Этот миф, будучи положен в основу ретромодернистского романа с автобиографическими элементами, призван пролить свет не столько на то, что происходило в Земле Израиля в конце XIX века, сколько на то, что здесь происходит в начале века XXI. Тем более что в заключение книги рассказчик заявляет от имени автора:
В начале пути всё виделось автору иным: он намеревался написать правдивую книгу о необычных жителях города Иерусалима и об их удивительных прожектах спасения человечества, достоверную летопись, сочинение историческое, прямо документальное, снабженное, к тому же, бесценными объективными свидетельствами наших газет и иными архивными материалами. Но получилось нечто совсем другое – какое-то сочинение наподобие русского или европейского романа о любви [Зингер 2017: 405–406].
Рассказчик лукавит: сочинение далеко не историческое и тем более не документальное, но и на «русский или европейский роман о любви» нисколько не похоже. Это роман современной эклектической микромифологии, повествующей о тех снах и мечтах, которые волнуют сегодня «людей слов». Как и столетия назад, они жаждут культурного обновления, новых безумных «прожектов», языков, литератур, стран, племен и мессий. Они желают быть летописцами новой великой эпохи переселения народов, новых духовных и социальных кризисов.
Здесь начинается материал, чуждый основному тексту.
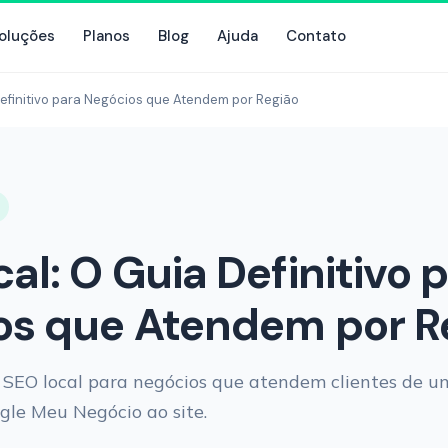
oluções
Planos
Blog
Ajuda
Contato
efinitivo para Negócios que Atendem por Região
al: O Guia Definitivo 
os que Atendem por R
 SEO local para negócios que atendem clientes de u
ogle Meu Negócio ao site.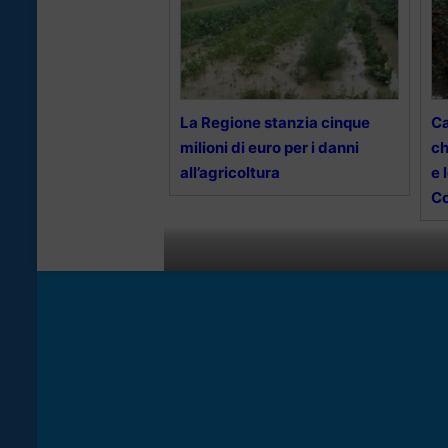
La Regione stanzia cinque
Ca
milioni di euro per i danni
ch
all’agricoltura
e 
C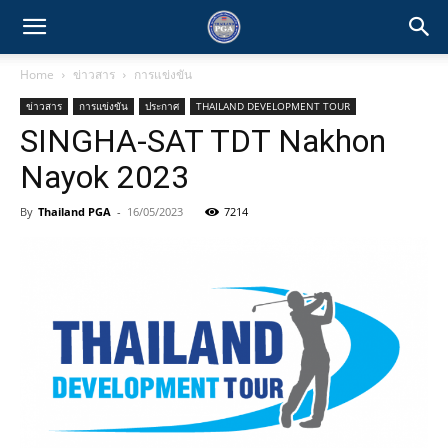
Home
ข่าวสาร
การแข่งขัน
ข่าวสาร
การแข่งขัน
ประกาศ
THAILAND DEVELOPMENT TOUR
SINGHA-SAT TDT Nakhon
Nayok 2023
By
Thailand PGA
-
16/05/2023
7214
Однако в отличие от своих предшественников, новые люди слов видят в этом не труд и даже не игру, а своего рода блаженный любовный транс или, говоря словами Соболева, отказ и непричастность. Они словно меняют древо познания на древо жизни в надежде, что упорядоченный хаос слов чудесным образом, без «суеты» творческих сожалений и терзаний [Зингер 2017: 405] породит уникальное знание о тайне сегодняшнего ни на что не похожего миропорядка, за становлением которого нельзя угнаться в карете прошлого. Это мифотворчество и ожидание чуда должно заменить как деторождение, так и сам принцип рождения и творчества в муках. Новая поэма о потерянном и вновь обретенном рае должна быть написана, и она пишется в том трансе, сне или отказе, в котором истина кажется доступной лишь в хтонической тишине подземных чертогов мандрагор, роль которых у Соболева выполняют духи, призраки и вампиры, а также, как и у Зингера, многомудрые интеллигенты, творцы и носители новой культуры многоязыкового безмолвия. Ниже, на примере романов Бауха, мы увидим, как воображение интеллигента, пророка или художника вновь преобразует тишину основания в многословие творения.